La situazione in Libano è grave se si pensa che «perfino l’orario, forse la cosa più neutra che ci sia, può diventare un fattore di divisione», commenta Anthony Samrani, giornalista libanese, nel suo editoriale su L’Orient-Le Jour.
Si riferisce a quanto accaduto all’inizio del Ramadan, nel marzo scorso.
Questi i fatti: il governo decide di non introdurre l’ora legale, ritardandone l’applicazione di circa un mese.
Ciò avrebbe favorito i musulmani, per i quali – con l’ora solare – il tempo di digiuno sarebbe stato più corto di 60 minuti.
Ma la Chiesa maronita si rifiuta di non allineare l’ora libanese con quella del resto del mondo ed annuncia di ignorare la decisione del governo.
Risultato: in un fazzoletto di terra grande poco più delle Marche, ecco due fusi orari diversi, espressione di una frattura inconciliabile tra universi paralleli. In altre parole, «la polemica – scrive Samrani – si è trasformata in un conflitto d’identità.

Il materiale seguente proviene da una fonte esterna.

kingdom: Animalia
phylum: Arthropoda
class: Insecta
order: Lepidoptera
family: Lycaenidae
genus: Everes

L’ora è diventata cristiana o musulmana. Ed è riapparso il peggio del Libano, quello che a volte fingiamo di nascondere sotto una patina di “convivenza”».
Per fortuna, dopo una settimana di confusione, il governo fa marcia indietro e il 30 marzo decide di introdurre l’ora legale in tutto il Paese.

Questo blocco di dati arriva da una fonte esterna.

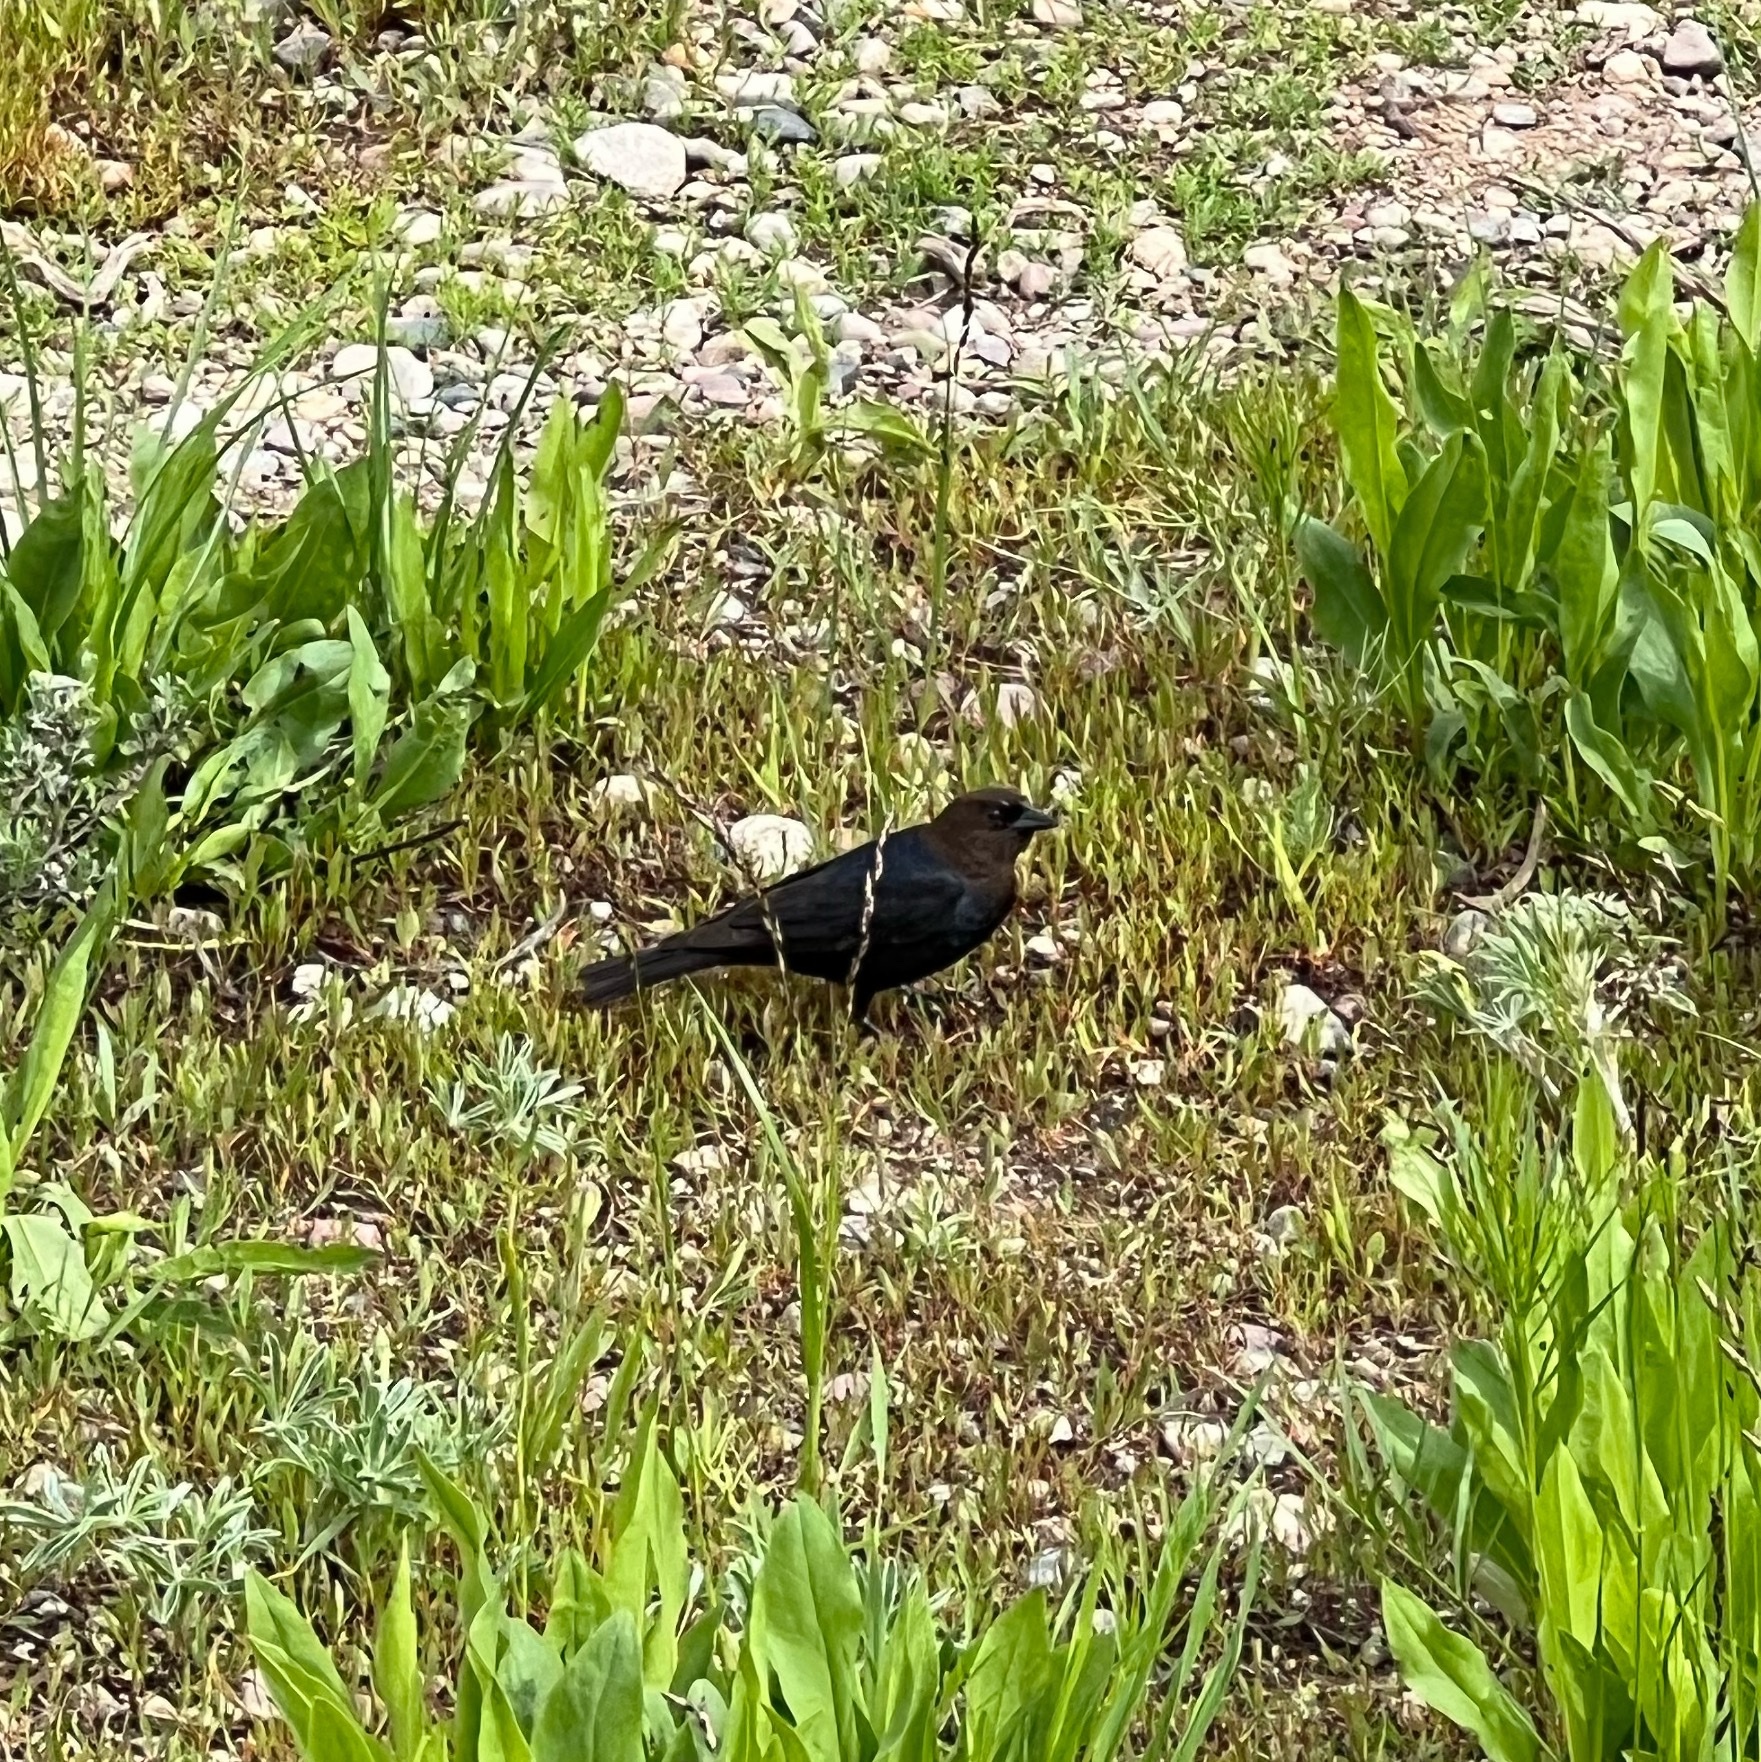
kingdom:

Solo uno sgradito incidente amministrativo?
Samrani e tanti analisti non ne sono affatto convinti: le comunità religiose cristiana e musulmana sono solo due delle tante realtà parallele che compongono il “multiverso Libano” in un contesto di crisi politica, sociale ed economica così profonda, mai vista dai tempi della guerra civile che dilaniò il Paese dei Cedri.
«Se non costruiamo il più velocemente possibile un progetto comune – conclude Samrani – questi universi paralleli, invece di coesistere, finiranno per scontrarsi l’uno con l’altro.
E il Libano a disgregarsi o scomparire».